» **TASK ITEM**: Could you rewrite every line of text in the listing below as a Markdown table with the columns Row and Line, leaving out blank lines and the pictures?

### RAW DATA ###

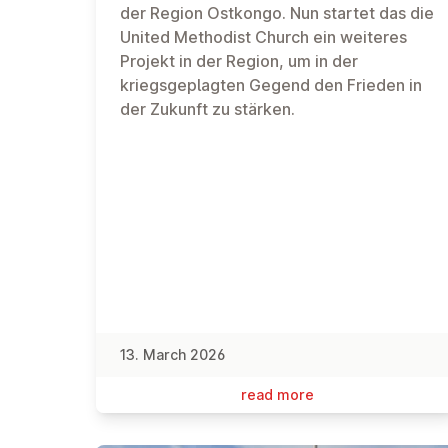
der Region Ostkongo. Nun startet das die
United Methodist Church ein weiteres
Projekt in der Region, um in der
kriegsgeplagten Gegend den Frieden in
der Zukunft zu stärken.
13. March 2026
read more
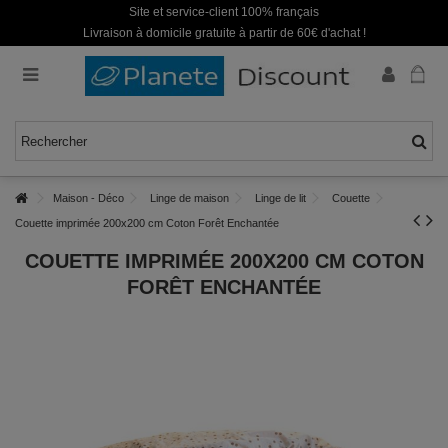
Site et service-client 100% français
Livraison à domicile gratuite à partir de 60€ d'achat !
Maison - Déco
Linge de maison
Linge de lit
Couette
Couette imprimée 200x200 cm Coton Forêt Enchantée
COUETTE IMPRIMÉE 200X200 CM COTON
FORÊT ENCHANTÉE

###

» **PROBLEM SOLUTION**:
| Row | Line |
|---|---|
| 1 | der Region Ostkongo. Nun startet das die |
| 2 | United Methodist Church ein weiteres |
| 3 | Projekt in der Region, um in der |
| 4 | kriegsgeplagten Gegend den Frieden in |
| 5 | der Zukunft zu stärken. |
| 6 | 13. March 2026 |
| 7 | read more |
| 8 | Site et service-client 100% français |
| 9 | Livraison à domicile gratuite à partir de 60€ d'achat ! |
| 10 | Maison - Déco |
| 11 | Linge de maison |
| 12 | Linge de lit |
| 13 | Couette |
| 14 | Couette imprimée 200x200 cm Coton Forêt Enchantée |
| 15 | COUETTE IMPRIMÉE 200X200 CM COTON |
| 16 | FORÊT ENCHANTÉE |